An on-grid or grid-connected photovoltaic power system is tied to the local utility mains or grid. They are typically used for residential or commercial applications where any unused power generated is sent to the utility grid where it can be stored and used later. Grid Tie PV Inverters (GTI) are equipped with micro-controllers that synchronizes generated power to the grid. The grid-connecter inverter converts the DC energy collected by the photovoltaic solar panels to AC power which is then either consumed or transferred to the local utility grid. Grid connected PV systems do not require a battery system since the grid provides the on-demand energy.
An off-grid photovoltaic system allows consumers to have an energy system independent of the utility infrastructure. Power generated by the PV system is either consumed or stored in an on-site battery for later use rather than the grid. Off-Grid Inverters are not designed to sync the generated power to the grid.
Hybrid Off-Grid Inverters (HOG) also known as Grid Tie Inverters with battery backup are an innovative combination of Grid Tie and Off-Grid Inverters.

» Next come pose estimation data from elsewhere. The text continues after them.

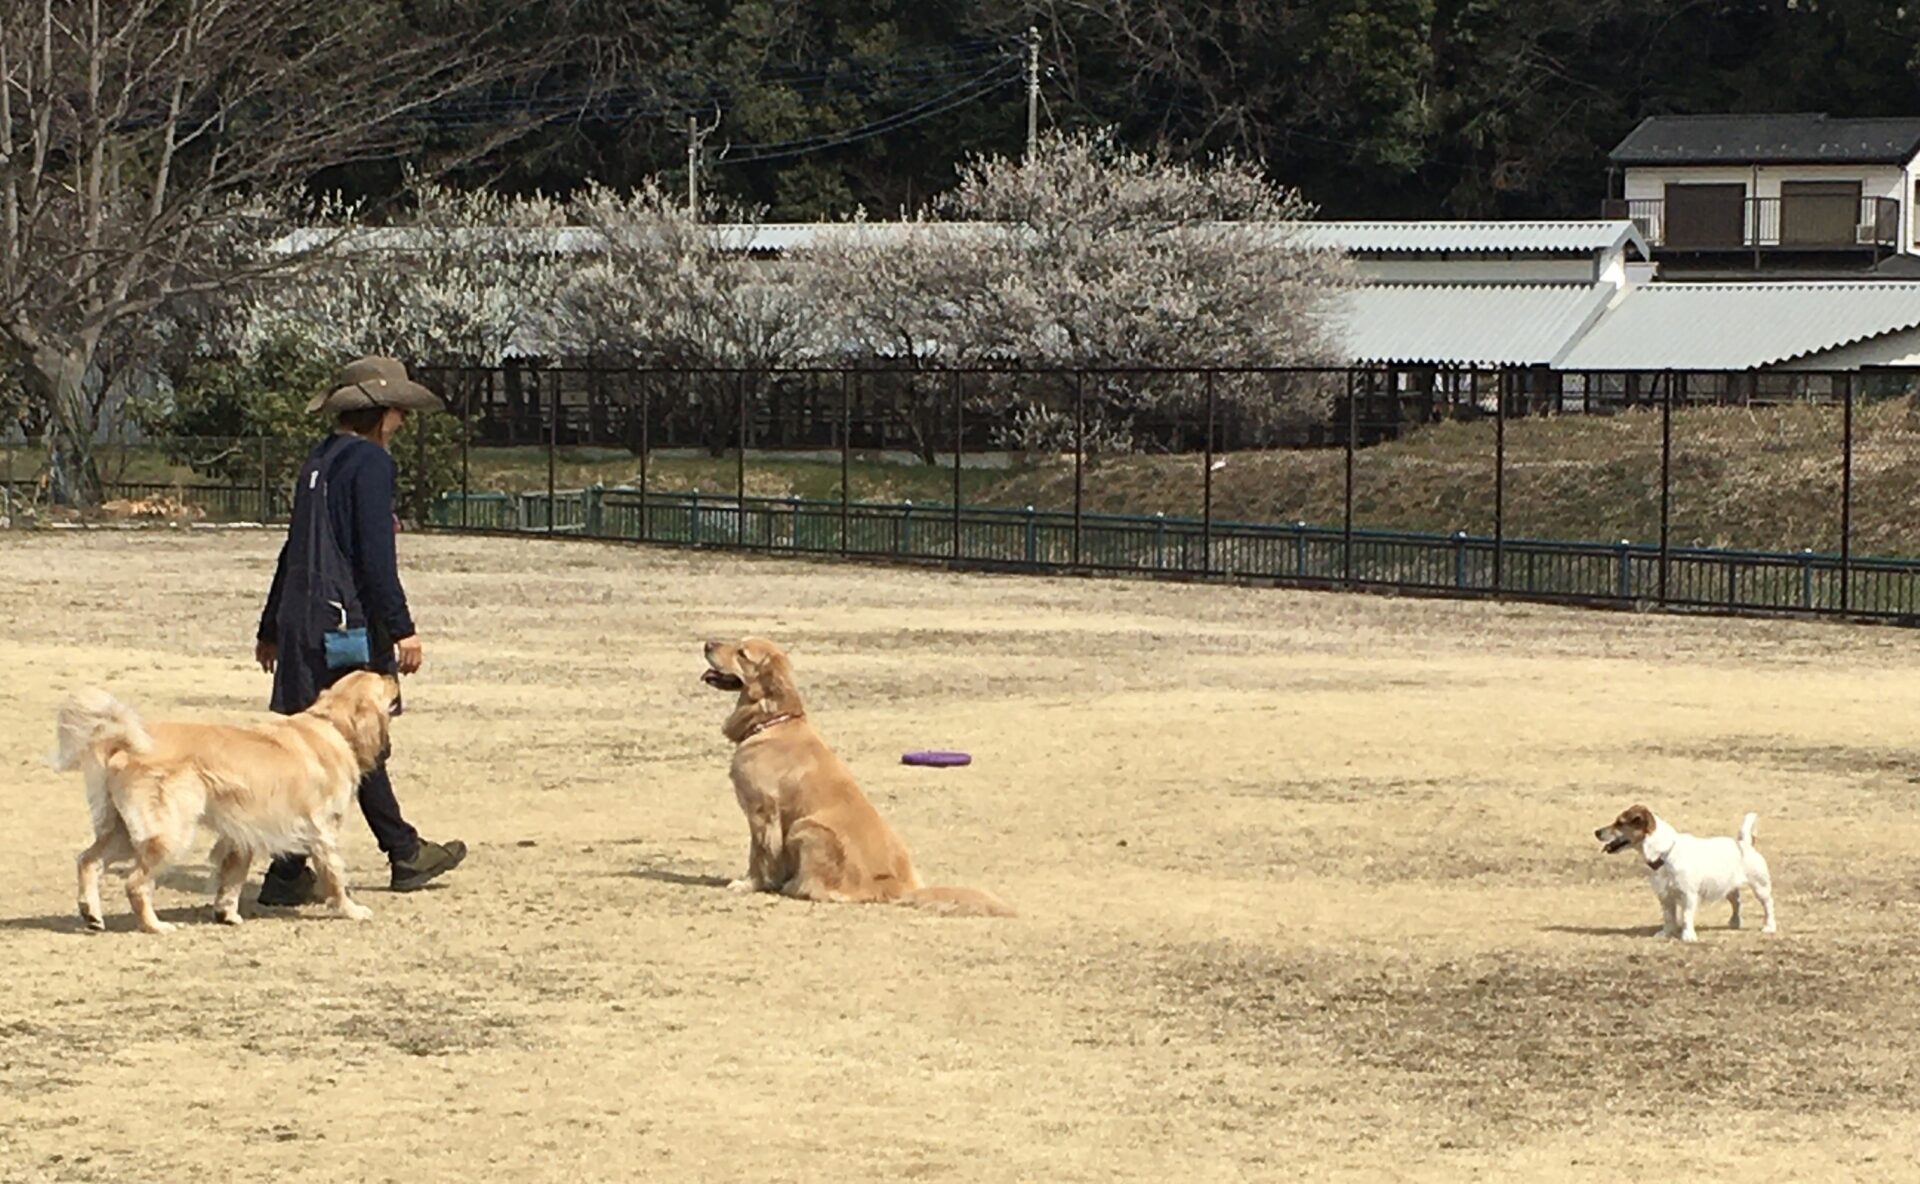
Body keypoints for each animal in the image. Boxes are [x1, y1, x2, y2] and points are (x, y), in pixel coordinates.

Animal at [51, 671, 400, 934]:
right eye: (379, 681)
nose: (392, 675)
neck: (332, 725)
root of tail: (124, 745)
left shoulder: (241, 831)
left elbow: (233, 875)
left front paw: (226, 914)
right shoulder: (323, 832)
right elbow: (336, 876)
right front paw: (350, 910)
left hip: (125, 831)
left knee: (88, 861)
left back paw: (92, 915)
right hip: (169, 834)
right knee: (135, 883)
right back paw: (155, 926)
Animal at [701, 638, 1012, 917]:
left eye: (742, 653)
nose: (706, 644)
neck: (771, 722)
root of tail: (897, 887)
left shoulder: (763, 813)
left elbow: (759, 856)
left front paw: (748, 884)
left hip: (805, 827)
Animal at [1594, 804, 1777, 942]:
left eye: (1619, 822)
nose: (1596, 832)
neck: (1665, 854)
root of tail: (1744, 843)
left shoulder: (1688, 895)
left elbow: (1687, 915)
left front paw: (1688, 936)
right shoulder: (1664, 896)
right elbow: (1668, 917)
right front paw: (1666, 933)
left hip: (1760, 886)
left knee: (1768, 904)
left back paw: (1769, 926)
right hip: (1728, 888)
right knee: (1737, 902)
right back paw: (1735, 922)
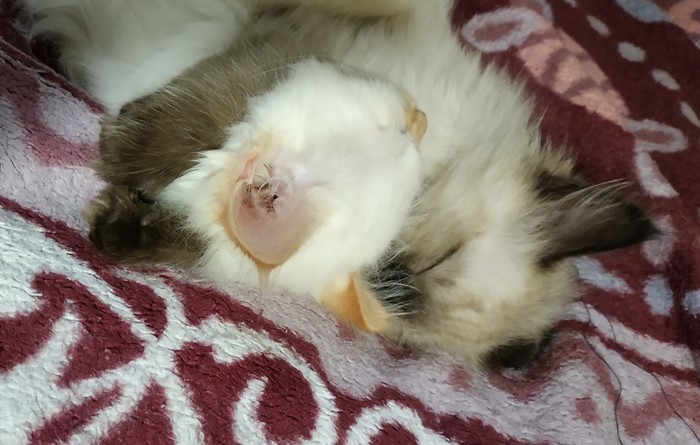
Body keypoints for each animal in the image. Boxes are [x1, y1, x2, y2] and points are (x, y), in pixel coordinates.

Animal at [26, 0, 657, 366]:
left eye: (401, 333)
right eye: (443, 259)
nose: (389, 279)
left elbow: (208, 238)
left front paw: (120, 225)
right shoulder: (294, 55)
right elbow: (202, 117)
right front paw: (122, 152)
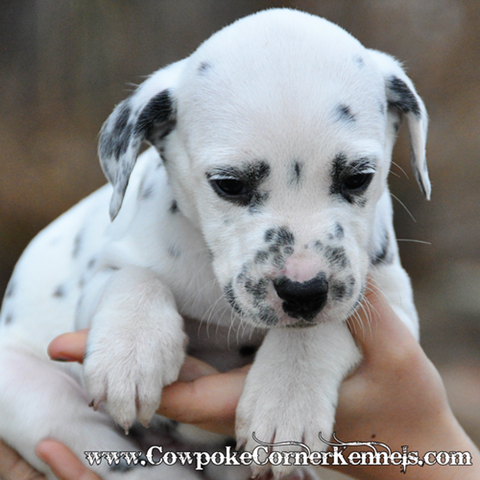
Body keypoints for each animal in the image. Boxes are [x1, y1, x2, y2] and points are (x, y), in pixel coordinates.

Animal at [0, 8, 428, 480]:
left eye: (358, 178)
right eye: (229, 184)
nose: (302, 291)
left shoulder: (392, 305)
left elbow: (329, 325)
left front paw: (286, 400)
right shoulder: (99, 277)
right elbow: (133, 276)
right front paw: (130, 353)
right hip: (25, 386)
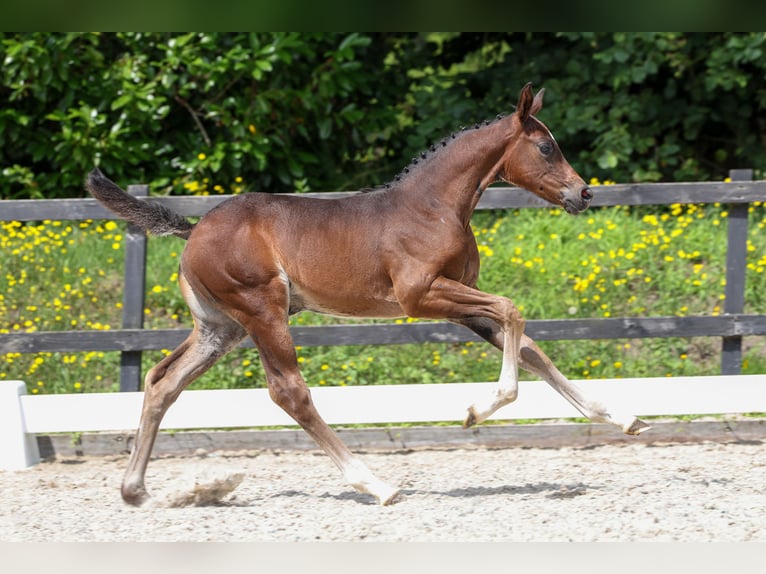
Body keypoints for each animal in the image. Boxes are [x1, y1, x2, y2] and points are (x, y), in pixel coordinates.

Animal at [87, 83, 652, 506]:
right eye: (545, 147)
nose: (583, 193)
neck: (433, 206)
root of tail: (195, 229)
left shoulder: (461, 299)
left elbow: (530, 347)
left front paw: (624, 418)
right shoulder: (422, 297)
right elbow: (515, 314)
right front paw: (476, 411)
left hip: (219, 328)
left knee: (164, 381)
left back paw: (135, 490)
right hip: (262, 312)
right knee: (288, 392)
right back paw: (377, 485)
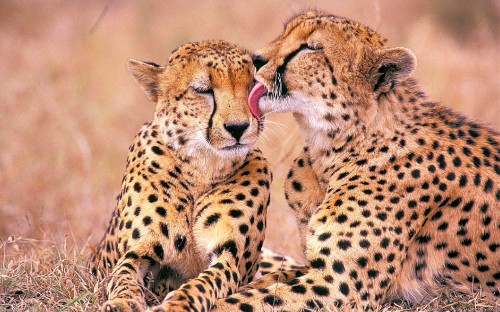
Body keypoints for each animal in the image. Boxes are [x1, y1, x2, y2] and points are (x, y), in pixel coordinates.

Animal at [88, 40, 274, 310]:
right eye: (202, 90)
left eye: (252, 86)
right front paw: (123, 301)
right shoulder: (139, 250)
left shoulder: (230, 258)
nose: (238, 127)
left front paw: (177, 303)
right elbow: (123, 275)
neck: (202, 169)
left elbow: (204, 282)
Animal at [215, 10, 500, 312]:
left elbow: (239, 302)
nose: (255, 59)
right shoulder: (314, 268)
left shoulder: (339, 286)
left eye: (311, 48)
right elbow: (255, 284)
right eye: (285, 32)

Maximum Power Point Tracking (MPPT) is a method used to optimize the amount of energy harvested through a photovoltaic solar system (or other variable sources). A photovoltaic system’s efficiency depends on the amount of power or sunlight collected and transferred to the solar cells. The MPPT is a process that maximizes this energy transfer by finding the point where the solar cells are collecting the most energy thus optimizing the function and efficiency of a photovoltaic system. Moreover, the MPPT filters and distinguishes the most usable power for specific devices or systems by determining the most proper resistance rather than random loads being fed to arbitrary photovoltaic cells. MPPT devices are generally integrated into electric power converter systems.
Anti-islanding protection is a way for the inverter to disconnect itself when it identifies a problem with the power grid so there is no unnecessary power transfer. This safety feature is typically integrated into distributed generators so that all grids can detect islanding (islanding – continually feeding the circuit with power even after shutdown).